— Да, я — воин Аллаха. Я тоже воюю за веру… Ты слыхал про гашишинов? Сам Горный Старец выползал передо мною на карачках и клялся всеми лживыми богами о том, что ни один волос не падёт ни с головы моей, ни с голов моих потомков, потому как я, уподобившись Сулейману, способен видеть прошлое и прозревать грядущее! Я велик, и волею Аллаха, возвышен над остальными людьми… Но, пойми! мне никогда в жизни не пришло бы в голову, что Аллах, оказывается, настолько слабый, что кто-то, пусть я, пусть этот ваш рогатый Иблис умеет стать Ему достойным противником… По-нашему слово "Иблис" означает "вводящий в отчаянье", а отчаянье — это та же трусость. Подумай об этом как-нибудь. И… знаешь, я заметил у вас одну особенность. Как только вы начинаете говорить более о вашем са-та-не, чем о вашем Иисусе, это всегда и всегда оканчивается лишь одним… знаешь, ты, наверное, заметил — чем это обычно оканчивается?
— И чем же?..
— А-а-а… А ты не понимаешь? Ты, вдобавок, или очень хитёр, или действительно так простодушен… как всякий слагатель стихов?.. Так вот, запомни. Это, о чём я только что сказал, всегда влечёт за собою только войну, кровь, неуёмную жажду наживы и — предательство заветов того самого Бога, которому вы поклоняетесь. На устах ваших — слово "Бог", в сердцах же написано слово "Иблис"!.. Прости меня, но это так.
Он помолчал и прибавил напоследок:
— Приближается час молитвы. Тебя ждут пославшие тебя на верную смерть. Сохранять преданность им или… той идее, к которой зовёт тебя твой Бог? — твоё дело. А о нашем разговоре… Подумай, почему я не перерезал тебе горло предыдущей ночью… Лезвие меча твоего да будет отражением твоей души. Поглядывай иногда в это зеркало, воин!
2
— Интересен для меня твой рассказ, сэр рыцарь… — сказал писатель.
Река под обрывом журчала чуть слышно, холодный туман начинал окутывать текущую воду. Писатель, обняв руками колени, смотрел в закат. Вечерний холод давал себя знать…

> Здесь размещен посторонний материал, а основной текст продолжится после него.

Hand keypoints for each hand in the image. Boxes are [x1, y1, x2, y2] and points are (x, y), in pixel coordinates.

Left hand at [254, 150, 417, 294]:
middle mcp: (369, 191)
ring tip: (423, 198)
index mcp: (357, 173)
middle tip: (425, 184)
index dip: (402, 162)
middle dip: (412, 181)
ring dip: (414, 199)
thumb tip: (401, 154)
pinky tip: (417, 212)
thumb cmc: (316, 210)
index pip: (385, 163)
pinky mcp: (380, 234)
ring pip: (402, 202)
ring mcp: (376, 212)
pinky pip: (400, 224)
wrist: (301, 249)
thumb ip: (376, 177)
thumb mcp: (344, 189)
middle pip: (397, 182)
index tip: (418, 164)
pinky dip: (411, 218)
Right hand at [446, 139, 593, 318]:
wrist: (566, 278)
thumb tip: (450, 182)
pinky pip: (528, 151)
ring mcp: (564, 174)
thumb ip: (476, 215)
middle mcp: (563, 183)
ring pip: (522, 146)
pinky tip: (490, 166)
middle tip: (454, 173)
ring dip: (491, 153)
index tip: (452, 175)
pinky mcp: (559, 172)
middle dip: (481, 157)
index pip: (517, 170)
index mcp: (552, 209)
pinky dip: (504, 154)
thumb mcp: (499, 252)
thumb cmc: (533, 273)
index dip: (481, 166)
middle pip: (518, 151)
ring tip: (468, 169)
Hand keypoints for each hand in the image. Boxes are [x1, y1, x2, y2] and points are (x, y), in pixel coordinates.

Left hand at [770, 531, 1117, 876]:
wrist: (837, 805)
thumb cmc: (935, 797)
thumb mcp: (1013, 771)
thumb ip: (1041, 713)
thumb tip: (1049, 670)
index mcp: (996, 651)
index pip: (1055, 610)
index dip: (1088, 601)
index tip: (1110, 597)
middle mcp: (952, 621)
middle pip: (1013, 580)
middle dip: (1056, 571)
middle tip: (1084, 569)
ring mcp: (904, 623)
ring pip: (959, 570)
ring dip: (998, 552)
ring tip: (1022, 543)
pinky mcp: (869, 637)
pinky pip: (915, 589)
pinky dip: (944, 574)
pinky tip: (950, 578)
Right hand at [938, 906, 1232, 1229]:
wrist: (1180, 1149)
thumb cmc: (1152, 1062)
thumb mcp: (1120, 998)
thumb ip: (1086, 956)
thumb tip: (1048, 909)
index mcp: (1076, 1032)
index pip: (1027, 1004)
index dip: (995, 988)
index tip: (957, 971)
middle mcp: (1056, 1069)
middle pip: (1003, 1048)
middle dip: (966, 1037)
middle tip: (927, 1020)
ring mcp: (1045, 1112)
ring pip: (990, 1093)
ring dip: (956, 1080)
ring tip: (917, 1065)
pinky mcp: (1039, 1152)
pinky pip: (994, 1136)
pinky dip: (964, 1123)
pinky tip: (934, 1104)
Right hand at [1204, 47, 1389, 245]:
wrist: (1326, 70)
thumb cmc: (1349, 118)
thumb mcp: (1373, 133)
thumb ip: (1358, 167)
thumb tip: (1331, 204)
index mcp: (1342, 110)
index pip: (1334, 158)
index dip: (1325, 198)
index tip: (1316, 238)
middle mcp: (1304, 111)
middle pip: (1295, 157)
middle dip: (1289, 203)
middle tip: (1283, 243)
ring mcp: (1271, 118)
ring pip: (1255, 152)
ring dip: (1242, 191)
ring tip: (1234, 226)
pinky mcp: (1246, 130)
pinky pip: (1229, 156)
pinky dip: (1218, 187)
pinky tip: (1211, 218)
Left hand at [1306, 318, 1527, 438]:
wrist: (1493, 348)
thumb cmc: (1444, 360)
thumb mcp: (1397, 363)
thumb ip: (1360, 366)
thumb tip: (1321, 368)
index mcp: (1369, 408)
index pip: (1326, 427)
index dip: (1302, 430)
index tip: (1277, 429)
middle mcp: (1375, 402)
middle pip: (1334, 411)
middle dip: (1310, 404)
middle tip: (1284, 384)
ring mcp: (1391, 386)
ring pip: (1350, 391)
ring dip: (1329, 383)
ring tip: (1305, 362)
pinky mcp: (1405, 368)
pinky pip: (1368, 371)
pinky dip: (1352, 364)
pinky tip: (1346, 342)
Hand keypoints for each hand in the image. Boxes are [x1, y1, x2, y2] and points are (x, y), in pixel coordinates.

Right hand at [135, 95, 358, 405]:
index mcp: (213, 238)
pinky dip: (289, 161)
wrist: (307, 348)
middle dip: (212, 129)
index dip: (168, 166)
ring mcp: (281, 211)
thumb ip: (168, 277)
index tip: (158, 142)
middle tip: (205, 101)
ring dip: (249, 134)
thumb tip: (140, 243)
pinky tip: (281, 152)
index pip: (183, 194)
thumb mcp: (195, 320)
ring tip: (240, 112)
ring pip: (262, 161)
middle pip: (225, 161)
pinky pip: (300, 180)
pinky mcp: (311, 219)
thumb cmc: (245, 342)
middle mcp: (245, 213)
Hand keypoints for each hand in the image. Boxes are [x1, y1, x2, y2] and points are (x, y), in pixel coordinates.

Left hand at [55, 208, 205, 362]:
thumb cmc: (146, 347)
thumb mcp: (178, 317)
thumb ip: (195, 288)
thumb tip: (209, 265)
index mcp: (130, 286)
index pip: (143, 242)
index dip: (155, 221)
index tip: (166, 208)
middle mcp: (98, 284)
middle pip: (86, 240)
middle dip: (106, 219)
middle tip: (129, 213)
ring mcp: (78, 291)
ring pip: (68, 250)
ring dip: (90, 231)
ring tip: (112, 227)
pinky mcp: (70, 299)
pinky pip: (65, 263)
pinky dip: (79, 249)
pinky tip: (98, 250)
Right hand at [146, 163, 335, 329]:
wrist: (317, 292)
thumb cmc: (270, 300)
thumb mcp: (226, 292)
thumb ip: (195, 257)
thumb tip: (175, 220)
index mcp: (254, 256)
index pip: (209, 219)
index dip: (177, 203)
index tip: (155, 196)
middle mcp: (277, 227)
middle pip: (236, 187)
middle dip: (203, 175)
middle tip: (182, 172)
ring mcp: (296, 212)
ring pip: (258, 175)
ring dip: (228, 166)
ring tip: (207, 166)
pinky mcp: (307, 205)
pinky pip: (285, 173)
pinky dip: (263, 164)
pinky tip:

— Ты б приоделся, Леонтий, — покачал головой рыцарь. — В вещах моих оруженосцев есть запасная одежда.
— Хорошо, спасибо… — Леонтий щёлкнул зажигалкой и закурил — последнюю сигарету, что у него оставалась. — О гробе Господнем скажу только, что его никогда не существовало. Во-первых, евреи тогда не хоронили в гробах. Во-вторых, прочитаем Библию: тело Сына Своего прибрал к себе Господь. В теле Его прибрал… А в третьих… Какой гроб может быть у Того, Кто вездесущ и бессмертен?
— Тогда — за что мы сражались так упорно?
— Этот же вопрос у нас порой задают себе те, кто прошёл "горячие точки". И запивают с горя, когда понимают, что всё это время сражались за чью-то власть и чьи-то деньги… То, что я сейчас услышал от тебя, отчасти подтверждает мои предположения. Но позволь высказать сомнения. Нет, не по поводу смысла твоей высокой речи. Я, по роду моего ремесла, много интересовался эпохой крестовых походов. Прости… но ведь документы свидетельствуют: то, о чём ты сейчас говорил, случилось не с тобой, а с королём Ричардом. Ты же, согласно тем же свидетельствам, написал, конечно же, я не спорю, немало великолепных песен, воспевающих и крестовый поход, и сражения, и геройство воинов в боях с неверными. Но сам никогда в них не участвовал, не так ли?